## Data listing
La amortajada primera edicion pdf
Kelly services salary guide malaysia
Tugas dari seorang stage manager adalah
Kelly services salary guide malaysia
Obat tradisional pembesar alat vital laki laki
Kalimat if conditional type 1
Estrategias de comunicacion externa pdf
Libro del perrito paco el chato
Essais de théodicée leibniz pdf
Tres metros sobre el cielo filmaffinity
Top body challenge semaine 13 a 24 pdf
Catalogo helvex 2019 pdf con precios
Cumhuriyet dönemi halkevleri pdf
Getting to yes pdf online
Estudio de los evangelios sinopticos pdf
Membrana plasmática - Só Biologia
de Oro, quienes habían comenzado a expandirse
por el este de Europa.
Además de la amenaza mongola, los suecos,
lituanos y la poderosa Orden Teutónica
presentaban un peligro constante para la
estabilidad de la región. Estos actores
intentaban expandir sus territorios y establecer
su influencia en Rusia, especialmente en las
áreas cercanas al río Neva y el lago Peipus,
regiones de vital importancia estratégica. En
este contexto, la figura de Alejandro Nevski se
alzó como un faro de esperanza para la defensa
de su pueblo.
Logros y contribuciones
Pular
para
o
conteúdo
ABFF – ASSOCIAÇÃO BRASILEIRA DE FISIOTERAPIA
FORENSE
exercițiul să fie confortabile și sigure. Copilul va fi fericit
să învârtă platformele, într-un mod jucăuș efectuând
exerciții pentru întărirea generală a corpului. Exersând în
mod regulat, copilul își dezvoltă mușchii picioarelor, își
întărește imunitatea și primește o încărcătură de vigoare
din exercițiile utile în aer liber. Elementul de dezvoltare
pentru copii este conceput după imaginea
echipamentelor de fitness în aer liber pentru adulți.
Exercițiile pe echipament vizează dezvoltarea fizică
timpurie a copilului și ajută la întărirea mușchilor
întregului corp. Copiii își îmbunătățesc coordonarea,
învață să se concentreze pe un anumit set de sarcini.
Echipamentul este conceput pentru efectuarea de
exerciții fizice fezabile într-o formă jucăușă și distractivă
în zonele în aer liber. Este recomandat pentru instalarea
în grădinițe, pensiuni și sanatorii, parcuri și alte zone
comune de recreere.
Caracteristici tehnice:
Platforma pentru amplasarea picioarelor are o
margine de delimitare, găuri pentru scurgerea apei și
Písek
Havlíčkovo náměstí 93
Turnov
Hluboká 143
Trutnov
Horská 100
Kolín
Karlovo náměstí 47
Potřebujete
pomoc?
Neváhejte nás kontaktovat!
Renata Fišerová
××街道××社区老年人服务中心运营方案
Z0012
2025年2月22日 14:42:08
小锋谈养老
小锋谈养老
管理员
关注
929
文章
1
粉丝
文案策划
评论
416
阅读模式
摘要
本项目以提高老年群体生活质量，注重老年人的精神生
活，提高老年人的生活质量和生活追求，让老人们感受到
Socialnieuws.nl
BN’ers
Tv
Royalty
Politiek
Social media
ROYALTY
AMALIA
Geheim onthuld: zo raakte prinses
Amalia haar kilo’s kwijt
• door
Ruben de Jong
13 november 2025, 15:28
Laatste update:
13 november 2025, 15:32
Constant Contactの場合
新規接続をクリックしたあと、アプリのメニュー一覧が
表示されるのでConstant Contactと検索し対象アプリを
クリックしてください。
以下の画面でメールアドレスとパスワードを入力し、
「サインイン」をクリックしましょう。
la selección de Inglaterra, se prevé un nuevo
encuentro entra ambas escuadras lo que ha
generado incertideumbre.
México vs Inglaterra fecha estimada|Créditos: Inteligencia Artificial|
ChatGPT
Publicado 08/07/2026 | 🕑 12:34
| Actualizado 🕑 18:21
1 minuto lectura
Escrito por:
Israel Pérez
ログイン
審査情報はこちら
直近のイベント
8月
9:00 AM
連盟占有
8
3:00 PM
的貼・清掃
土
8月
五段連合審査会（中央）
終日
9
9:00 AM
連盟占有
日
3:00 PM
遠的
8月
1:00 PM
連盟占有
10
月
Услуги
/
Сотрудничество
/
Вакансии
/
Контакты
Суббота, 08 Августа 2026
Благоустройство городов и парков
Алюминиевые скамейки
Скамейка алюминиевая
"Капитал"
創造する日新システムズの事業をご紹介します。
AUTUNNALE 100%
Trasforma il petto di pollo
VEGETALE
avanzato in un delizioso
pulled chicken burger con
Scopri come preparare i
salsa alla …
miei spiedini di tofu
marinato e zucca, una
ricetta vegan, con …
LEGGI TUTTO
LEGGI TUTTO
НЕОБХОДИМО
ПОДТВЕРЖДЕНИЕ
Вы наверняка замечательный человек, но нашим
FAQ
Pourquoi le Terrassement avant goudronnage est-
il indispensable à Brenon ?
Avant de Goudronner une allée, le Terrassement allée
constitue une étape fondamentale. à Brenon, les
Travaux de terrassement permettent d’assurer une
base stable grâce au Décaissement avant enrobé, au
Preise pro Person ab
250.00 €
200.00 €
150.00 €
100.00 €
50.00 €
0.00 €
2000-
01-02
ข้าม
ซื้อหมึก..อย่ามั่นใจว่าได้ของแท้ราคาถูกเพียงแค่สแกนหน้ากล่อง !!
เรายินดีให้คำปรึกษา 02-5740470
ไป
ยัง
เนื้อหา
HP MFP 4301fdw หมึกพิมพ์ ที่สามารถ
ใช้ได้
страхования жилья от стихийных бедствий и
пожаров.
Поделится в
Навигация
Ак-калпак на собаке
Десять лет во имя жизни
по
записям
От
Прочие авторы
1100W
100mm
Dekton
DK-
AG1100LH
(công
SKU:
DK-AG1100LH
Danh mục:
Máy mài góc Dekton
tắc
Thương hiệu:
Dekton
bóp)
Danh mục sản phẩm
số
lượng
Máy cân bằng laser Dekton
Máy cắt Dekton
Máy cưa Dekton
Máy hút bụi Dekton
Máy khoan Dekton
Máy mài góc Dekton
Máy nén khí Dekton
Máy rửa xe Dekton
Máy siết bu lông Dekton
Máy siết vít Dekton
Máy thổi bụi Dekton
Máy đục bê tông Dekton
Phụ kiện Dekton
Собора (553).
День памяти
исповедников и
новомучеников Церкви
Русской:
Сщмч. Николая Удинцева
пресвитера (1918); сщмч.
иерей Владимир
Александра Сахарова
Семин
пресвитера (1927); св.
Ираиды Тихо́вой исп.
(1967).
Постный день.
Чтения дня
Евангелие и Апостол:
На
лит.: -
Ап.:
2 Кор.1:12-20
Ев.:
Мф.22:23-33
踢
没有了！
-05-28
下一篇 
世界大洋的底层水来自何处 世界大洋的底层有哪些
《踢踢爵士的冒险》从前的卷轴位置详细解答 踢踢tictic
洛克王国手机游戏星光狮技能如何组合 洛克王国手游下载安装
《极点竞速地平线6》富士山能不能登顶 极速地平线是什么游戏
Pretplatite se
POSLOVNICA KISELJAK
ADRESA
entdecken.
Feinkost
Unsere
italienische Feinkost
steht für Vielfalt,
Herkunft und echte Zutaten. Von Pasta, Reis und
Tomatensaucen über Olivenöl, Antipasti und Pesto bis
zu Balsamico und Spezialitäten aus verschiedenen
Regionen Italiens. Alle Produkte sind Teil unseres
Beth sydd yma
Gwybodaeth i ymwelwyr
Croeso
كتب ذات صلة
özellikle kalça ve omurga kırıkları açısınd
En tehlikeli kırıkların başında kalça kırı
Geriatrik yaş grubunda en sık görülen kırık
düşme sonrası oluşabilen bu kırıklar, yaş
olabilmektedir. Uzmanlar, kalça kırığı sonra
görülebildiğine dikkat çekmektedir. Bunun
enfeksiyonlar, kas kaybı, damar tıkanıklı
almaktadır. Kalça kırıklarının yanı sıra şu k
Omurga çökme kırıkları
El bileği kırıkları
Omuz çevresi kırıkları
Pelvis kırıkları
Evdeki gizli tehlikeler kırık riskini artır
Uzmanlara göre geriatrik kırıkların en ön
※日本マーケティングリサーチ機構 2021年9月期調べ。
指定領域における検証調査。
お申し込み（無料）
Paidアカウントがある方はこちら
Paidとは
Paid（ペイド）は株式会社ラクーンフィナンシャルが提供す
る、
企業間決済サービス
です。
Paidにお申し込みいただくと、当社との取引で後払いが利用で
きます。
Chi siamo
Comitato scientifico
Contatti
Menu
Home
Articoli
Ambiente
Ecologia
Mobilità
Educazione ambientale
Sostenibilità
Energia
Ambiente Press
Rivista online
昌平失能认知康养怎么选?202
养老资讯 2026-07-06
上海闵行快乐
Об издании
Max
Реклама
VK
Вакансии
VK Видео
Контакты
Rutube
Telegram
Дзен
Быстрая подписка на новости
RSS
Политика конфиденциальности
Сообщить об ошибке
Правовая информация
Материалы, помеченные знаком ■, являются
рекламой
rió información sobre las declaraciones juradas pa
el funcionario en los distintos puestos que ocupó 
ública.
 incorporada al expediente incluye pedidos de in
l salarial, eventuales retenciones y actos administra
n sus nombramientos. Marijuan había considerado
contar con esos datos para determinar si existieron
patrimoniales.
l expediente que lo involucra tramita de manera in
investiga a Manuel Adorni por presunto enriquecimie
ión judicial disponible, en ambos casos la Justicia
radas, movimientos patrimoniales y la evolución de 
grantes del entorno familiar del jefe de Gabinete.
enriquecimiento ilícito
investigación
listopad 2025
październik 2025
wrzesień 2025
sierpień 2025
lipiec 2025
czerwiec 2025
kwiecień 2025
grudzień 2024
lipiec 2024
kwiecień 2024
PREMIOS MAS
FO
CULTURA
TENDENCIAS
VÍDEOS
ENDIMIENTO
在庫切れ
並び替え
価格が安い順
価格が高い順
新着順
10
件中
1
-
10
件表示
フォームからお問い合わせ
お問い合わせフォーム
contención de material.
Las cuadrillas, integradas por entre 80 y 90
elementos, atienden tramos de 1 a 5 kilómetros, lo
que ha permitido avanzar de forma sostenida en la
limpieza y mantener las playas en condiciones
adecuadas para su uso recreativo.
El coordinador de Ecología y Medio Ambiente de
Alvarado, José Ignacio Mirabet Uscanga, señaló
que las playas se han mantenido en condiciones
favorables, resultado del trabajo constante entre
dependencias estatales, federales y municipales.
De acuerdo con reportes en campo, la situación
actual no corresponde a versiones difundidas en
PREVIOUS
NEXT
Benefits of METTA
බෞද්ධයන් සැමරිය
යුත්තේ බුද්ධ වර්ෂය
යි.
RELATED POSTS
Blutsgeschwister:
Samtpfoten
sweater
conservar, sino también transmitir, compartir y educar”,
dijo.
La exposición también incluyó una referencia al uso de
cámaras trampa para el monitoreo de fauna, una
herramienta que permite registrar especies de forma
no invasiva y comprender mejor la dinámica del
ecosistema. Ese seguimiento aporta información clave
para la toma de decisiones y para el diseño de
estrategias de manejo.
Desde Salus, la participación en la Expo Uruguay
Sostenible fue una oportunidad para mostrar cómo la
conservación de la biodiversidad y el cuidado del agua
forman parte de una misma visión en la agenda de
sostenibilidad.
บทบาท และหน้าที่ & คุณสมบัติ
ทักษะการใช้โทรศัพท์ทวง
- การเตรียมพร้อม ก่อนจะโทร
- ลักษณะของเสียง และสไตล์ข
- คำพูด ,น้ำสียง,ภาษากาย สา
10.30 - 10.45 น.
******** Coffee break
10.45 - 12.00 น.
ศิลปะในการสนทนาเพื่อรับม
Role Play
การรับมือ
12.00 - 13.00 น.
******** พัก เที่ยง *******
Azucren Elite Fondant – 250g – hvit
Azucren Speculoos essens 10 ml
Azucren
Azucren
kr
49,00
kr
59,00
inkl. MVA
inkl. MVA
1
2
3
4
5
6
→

## Activity
Count the lines of the data that contain the string "también", and reply with that number alone.

## Solution to this task
2